By Danica Hansen and Ruth Majola
Public outrage was sparked after the fatal accident near Dalton that claimed the lives of five young learners as well as a taxi driver assistant earlier in August.
According to reports, two taxi drivers were allegedly playing a game of ‘chicken’ when the collision took place along R614 Mount Elias Road. There are also claims that the drivers were under the influence of alcohol. Taxi commuter, Sthembile Mondlane (28) said: “Drivers who gamble with people’s lives don’t deserve to carry passengers. it sounds like a stupid game to me,” she said.
Mondlane added that drivers sometimes race with passengers inside. “They don’t realise the dangers they put the passengers in.” Another commuter, Zethembe Mkhize (40) said, “He knows about racing game especially in the inner city taxis when they rush to get passengers but do not approve of the game because it is dangerous. I don’t know about this other game and I wouldn’t recommend it,” he said.
The game, ‘chicken’, was unheard of for local taxi drivers. Smiso Nkwanyana, (32) said that he has never heard of the game. “It sounds very dangerous to me. I wouldn’t put my passengers in a situation like that even if it was a bet,” he said.
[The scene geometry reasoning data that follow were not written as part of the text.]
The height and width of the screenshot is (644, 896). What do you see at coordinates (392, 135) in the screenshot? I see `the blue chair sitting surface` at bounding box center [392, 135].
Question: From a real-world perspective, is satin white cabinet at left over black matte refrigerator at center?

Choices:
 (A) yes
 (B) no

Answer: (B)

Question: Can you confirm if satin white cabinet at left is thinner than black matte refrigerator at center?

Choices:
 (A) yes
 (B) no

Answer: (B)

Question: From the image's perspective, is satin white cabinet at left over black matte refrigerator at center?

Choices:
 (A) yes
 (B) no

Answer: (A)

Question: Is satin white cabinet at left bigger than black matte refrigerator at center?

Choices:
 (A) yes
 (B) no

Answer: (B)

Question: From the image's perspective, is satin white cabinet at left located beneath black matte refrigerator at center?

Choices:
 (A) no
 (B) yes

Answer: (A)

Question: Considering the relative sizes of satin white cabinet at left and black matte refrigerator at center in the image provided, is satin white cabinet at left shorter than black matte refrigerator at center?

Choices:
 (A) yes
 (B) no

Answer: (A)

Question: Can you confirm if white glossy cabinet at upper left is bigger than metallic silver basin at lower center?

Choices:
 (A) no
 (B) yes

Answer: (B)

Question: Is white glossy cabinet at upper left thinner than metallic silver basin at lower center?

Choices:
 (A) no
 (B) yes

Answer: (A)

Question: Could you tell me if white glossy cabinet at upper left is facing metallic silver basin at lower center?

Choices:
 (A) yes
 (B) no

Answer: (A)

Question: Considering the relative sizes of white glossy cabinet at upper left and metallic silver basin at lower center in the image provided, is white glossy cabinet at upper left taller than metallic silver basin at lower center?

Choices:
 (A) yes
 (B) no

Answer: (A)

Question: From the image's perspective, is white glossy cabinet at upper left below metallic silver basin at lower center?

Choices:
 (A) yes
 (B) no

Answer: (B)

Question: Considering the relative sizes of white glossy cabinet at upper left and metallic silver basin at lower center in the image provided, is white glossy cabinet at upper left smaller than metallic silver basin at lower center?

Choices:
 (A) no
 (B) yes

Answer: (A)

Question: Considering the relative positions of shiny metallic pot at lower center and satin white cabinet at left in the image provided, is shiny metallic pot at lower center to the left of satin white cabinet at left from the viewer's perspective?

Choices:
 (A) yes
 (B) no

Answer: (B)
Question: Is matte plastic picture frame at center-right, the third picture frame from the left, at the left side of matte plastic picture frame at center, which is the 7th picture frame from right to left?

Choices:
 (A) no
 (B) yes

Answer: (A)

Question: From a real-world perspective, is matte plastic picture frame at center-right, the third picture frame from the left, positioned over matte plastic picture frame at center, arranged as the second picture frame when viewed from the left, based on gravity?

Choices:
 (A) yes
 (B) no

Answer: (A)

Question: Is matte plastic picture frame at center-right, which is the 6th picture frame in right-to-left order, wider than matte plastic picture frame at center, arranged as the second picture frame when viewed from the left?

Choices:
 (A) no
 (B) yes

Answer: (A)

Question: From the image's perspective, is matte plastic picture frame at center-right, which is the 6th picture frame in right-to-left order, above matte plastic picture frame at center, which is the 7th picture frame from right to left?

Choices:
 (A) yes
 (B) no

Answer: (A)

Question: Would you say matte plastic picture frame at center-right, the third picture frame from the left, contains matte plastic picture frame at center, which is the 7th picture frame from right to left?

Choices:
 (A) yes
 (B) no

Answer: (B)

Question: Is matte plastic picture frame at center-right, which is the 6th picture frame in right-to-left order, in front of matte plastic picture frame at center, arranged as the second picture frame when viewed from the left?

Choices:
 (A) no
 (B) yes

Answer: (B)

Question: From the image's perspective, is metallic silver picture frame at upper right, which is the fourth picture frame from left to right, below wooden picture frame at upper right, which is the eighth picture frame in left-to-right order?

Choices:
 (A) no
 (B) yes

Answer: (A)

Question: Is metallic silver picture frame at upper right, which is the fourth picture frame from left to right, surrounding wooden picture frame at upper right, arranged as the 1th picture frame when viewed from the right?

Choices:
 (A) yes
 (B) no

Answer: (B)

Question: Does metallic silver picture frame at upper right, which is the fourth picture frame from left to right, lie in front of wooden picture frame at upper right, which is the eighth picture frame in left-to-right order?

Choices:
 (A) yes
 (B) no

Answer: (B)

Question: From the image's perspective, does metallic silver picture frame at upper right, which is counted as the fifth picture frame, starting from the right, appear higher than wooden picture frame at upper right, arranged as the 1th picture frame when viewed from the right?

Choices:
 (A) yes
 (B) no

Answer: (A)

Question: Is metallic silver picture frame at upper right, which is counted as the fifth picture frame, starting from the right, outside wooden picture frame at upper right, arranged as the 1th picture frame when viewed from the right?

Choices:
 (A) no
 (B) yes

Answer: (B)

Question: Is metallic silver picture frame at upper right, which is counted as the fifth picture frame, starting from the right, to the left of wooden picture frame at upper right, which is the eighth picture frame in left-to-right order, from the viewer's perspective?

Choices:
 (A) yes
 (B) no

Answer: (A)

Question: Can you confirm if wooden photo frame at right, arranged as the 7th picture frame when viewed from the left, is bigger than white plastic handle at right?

Some taxi conductors had heard of the game but saw it as an urban legend, not a reality. He said that he had heard of the game but didn’t think people were actually doing. “It is so crazy to put people’s lives at risk like that. Taxi drivers are considered to be reckless but that is taking it too far-not with the passengers, that is just wrong,” said taxi conductor, Themba Jali (25).
From community members to political bodies, outrage at the incident was unanimous and the taxi carnage in Dalton was pinpointed as one of many accidents involving taxis. “There is seldom a week that goes by without further loss of life on our roads, in particular when it comes to public transport. The DA expects the MEC to take these steps as a matter of urgency in an effort to stop this carnage,” said Rafeek Shah, MPL DA KZN Spokesperson on Transport.
While outrage was expressed on the streets, authorities claimed that the taxis in question were not registered. “The taxi that crashed in Dalton did not belong to any registered organisation, the challenge is when the community hires taxis without going through the authorities. Passengers have the right to ask the driver to show them their papers and the community has a responsibility to consult the local taxi authority when hiring a taxi. Day commuters can avoid illegal taxis by going to a taxi rank to catch a taxi,” said Jeffrey Ngobese Provincial training officer from the South African National Taxi Council (SANTACO).
Community members can call the Provincial taxi office on 033 8978 760 to report problems or seek advice. “The law must take its course, these accidents were caused by the negligence of the drivers and the taxi association offers their condolences to the families of those who lost their lives,” said Vusi Vivian Cele, chairman of the Escort Taxi Association.
By taking a stand against unfit taxi drivers, the community and the authorities can put a stop to accidents of this nature.